About Us:
At Apolo, we're committed to simplifying AI/ML operations for organizations. By addressing the deployment challenges of AI/ML in varied environments, we provide cost-effective and hassle-free solutions. Our managed services and comprehensive tools allow businesses to focus on their core objectives, ensuring seamless AI integration and innovation without the operational complexity.
The Role:
We are looking for an Infrastructure Engineer who will be crucial in managing our product infrastructure. This role requires technical expertise, leadership qualities, and a proactive mindset to ensure our systems are secure, efficient, and in line with our product goals. Ideal candidates are resourceful, excel in problem-solving, and capable of working autonomously with minimal supervision
Requirements
- Extensive knowledge and hands-on experience with Kubernetes, including overall cluster administration.
- Proficiency with cloud service providers (AWS, GCP, Azure).
- Experience in managing bare metal infrastructure.
- Proficiency in Terraform for infrastructure automation.
- Expertise in Helm for package management.
- Strong foundation in Linux system administration, with skills in performance tuning, troubleshooting, and understanding operating system internals.
- Solid networking knowledge, including TCP/IP, DNS, load balancing, and firewall configurations, to ensure secure and efficient network operations.
- Expertise in container engines such as containerd and Docker, with practical experience in configuring, managing, and optimizing containerized environments.

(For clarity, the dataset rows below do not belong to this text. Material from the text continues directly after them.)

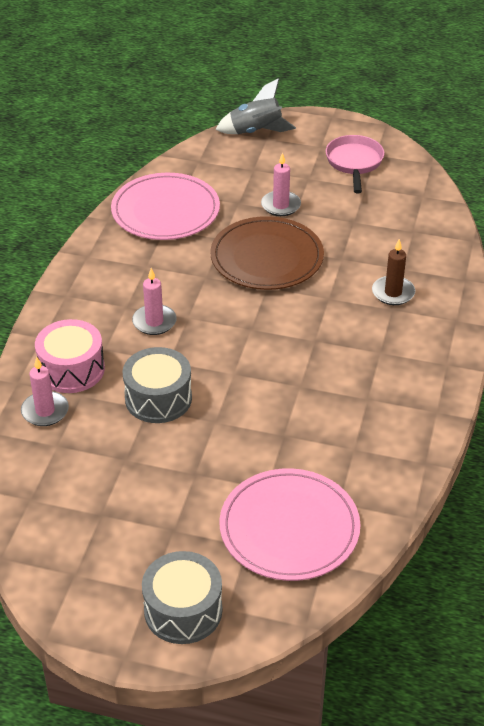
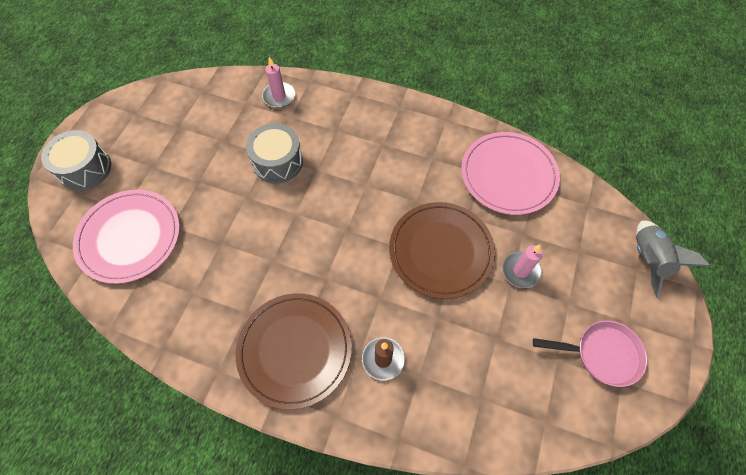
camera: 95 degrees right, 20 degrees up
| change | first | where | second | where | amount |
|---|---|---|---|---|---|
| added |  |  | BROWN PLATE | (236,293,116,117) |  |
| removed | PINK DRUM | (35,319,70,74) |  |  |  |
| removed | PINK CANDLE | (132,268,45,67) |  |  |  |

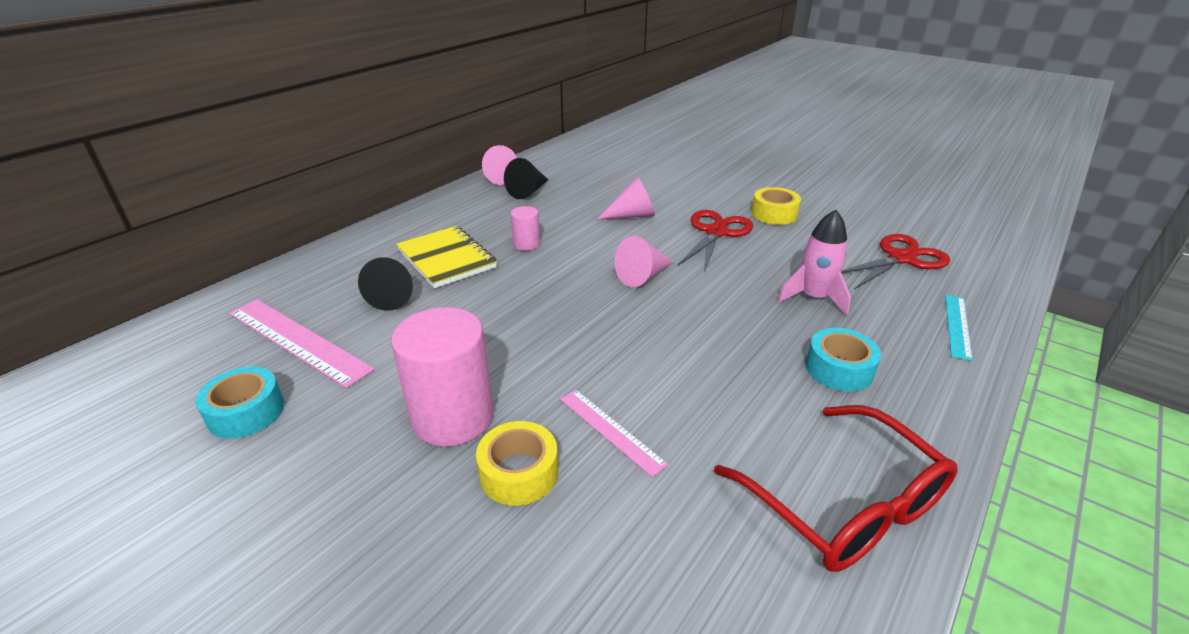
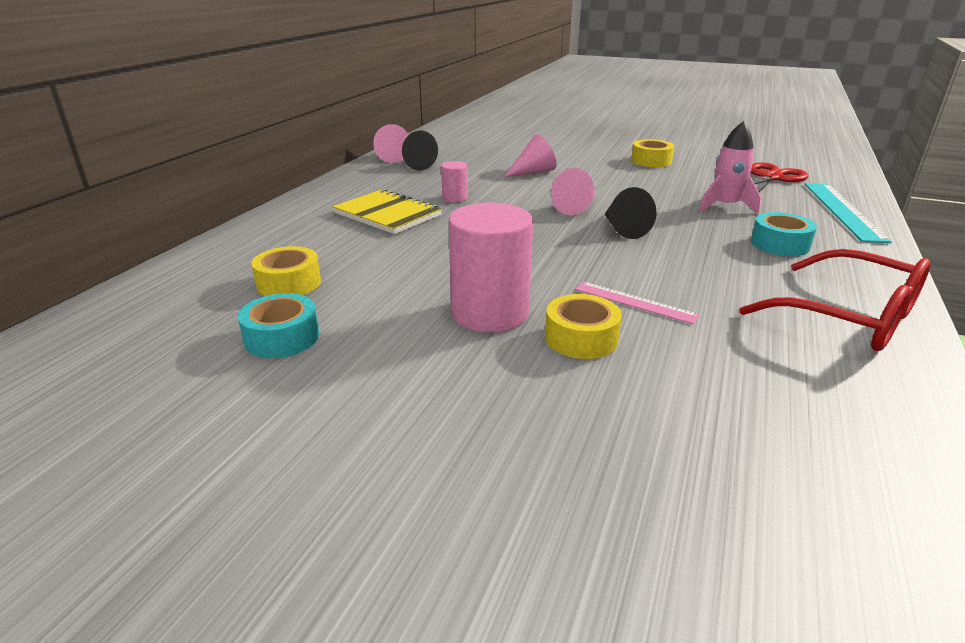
camera: 15 degrees left, 5 degrees down
| change | first | where | second | where | amount |
|---|---|---|---|---|---|
| replaced | PINK RULER | (229,299,146,89) | YELLOW TAPE | (251,246,70,50) |  |
| moved | BLACK CONE | (358,257,55,54) |  | (605,187,51,52) |  |
| resized | TURQUOISE RULER | (945,295,27,66) |  | (805,183,87,60) | x1.73 |
| removed | RED SCISSORS | (678,210,75,63) |  |  |  |

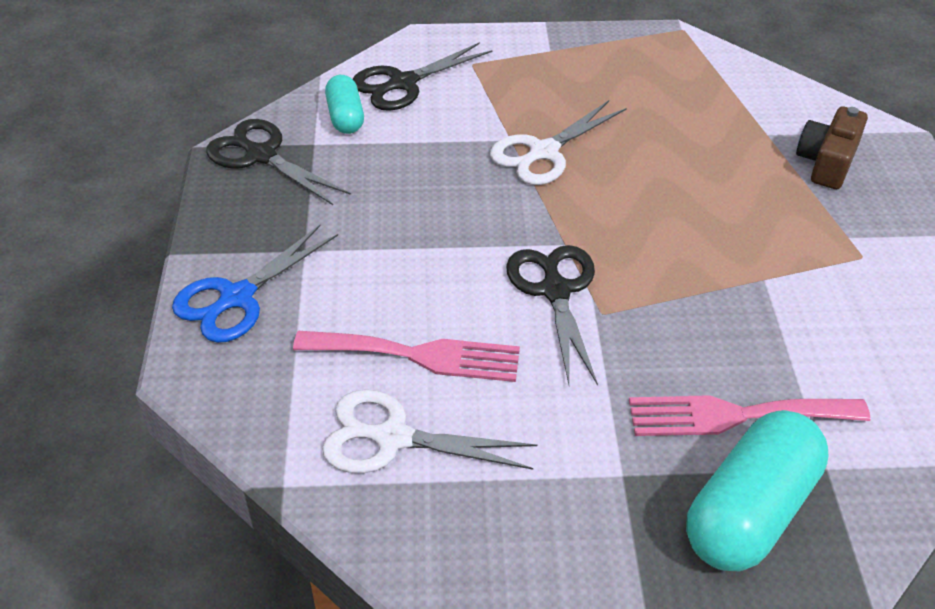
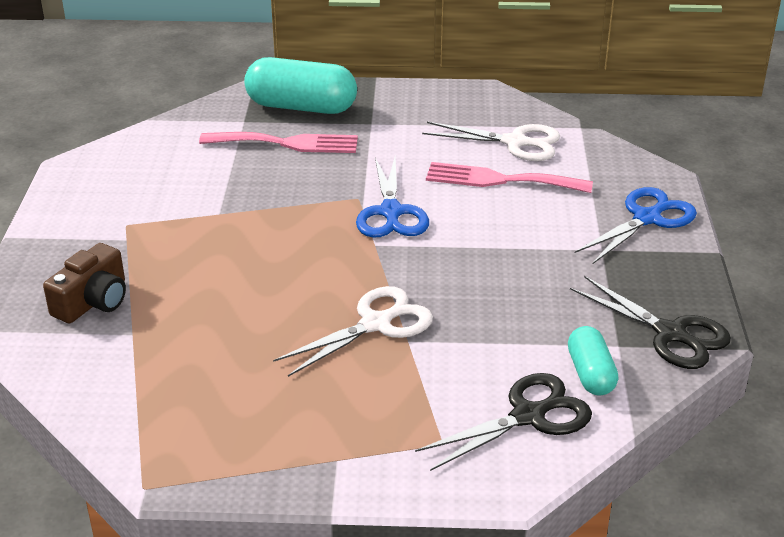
camera: 175 degrees left, 10 degrees down
| change | first | where | second | where | amount |
|---|---|---|---|---|---|
| turned | TURQUOISE CAPSULE | (686,410,142,161) |  | (244,57,113,57) | 60 degrees clockwise |
| recoloured | BLACK SCISSORS | (506,245,92,141) | BLUE SCISSORS | (356,158,73,80) |  |

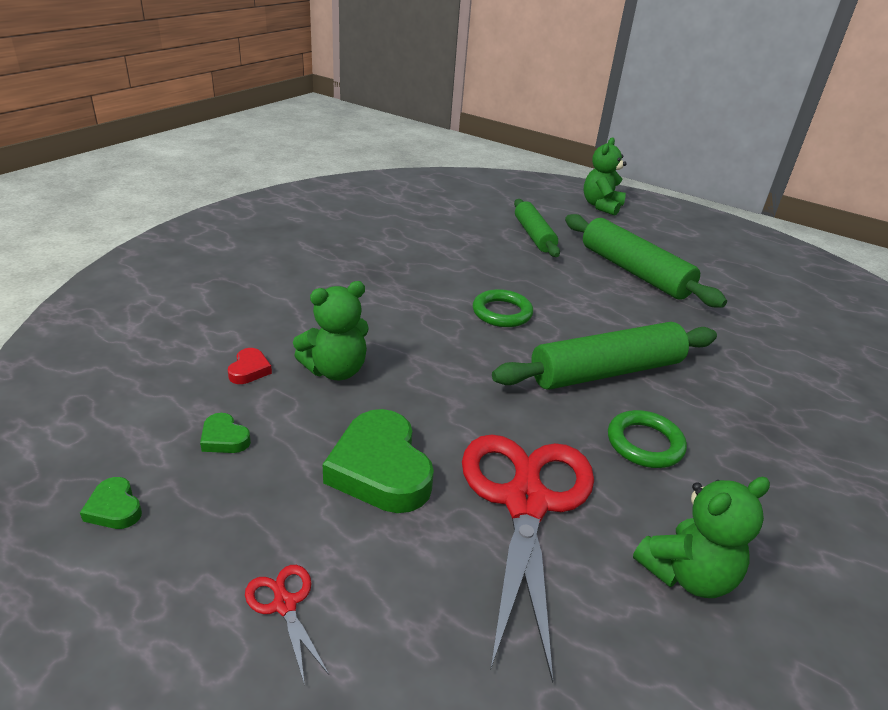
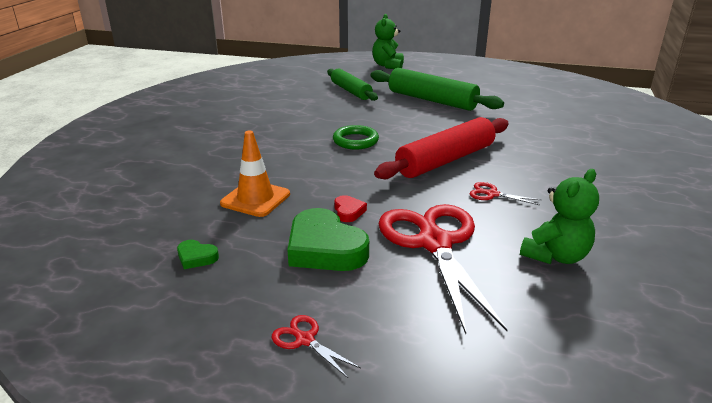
camera: 15 degrees left, 5 degrees down
| change | first | where | second | where | amount |
|---|---|---|---|---|---|
| replaced | GREEN TEDDY BEAR | (293,281,75,99) | ORANGE TRAFFIC CONE | (220,131,70,86) |  |
| moved | RED HEART | (228,348,44,36) |  | (334,195,33,27) |  |
| recoloured | GREEN ROLLING PIN | (492,322,225,68) | RED ROLLING PIN | (374,117,135,63) |  |
| replaced | GREEN RING | (608,410,79,58) | RED SCISSORS | (469,182,72,23) |  |
| removed | GREEN HEART | (80,477,62,52) |  |  |  |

- Proficiency in CI/CD practices, particularly with GitHub Actions.
Responsibilities:
- Oversee infrastructure across cloud, on-premise, and bare metal environments.
- Manage resources in multiple cloud service providers (AWS, GCP, Azure).
- Enhance observability across all environments.
- Implement and integrate solutions that align with our product goals.
- Streamline provisioning pipelines, focusing on the automation of manual processes.
- Apply Infrastructure as Code (IaC) principles using tools like Terraform and Helm.
- Facilitate certification processes and maintain compliance with industry standards.
- Implement robust security hardening practices.
Desirable Skills:
- Experience with CNI, Ingress Controllers, Service Meshes, Gateways.
- Experience with CSI, NAS, NFS and other related storage technologies.
- Prometheus / Thanos, Grafana and related tools.
- Proficient in Python for scripting and automation.
Benefits
What We Offer:
- Work remotely, ensuring time zones align for effective collaboration.
- Shape the product's direction and success by taking ownership of essential components.
- Solve complex and innovative challenges.
- Join a supportive and dynamic team environment.
- Receive a competitive salary and benefits package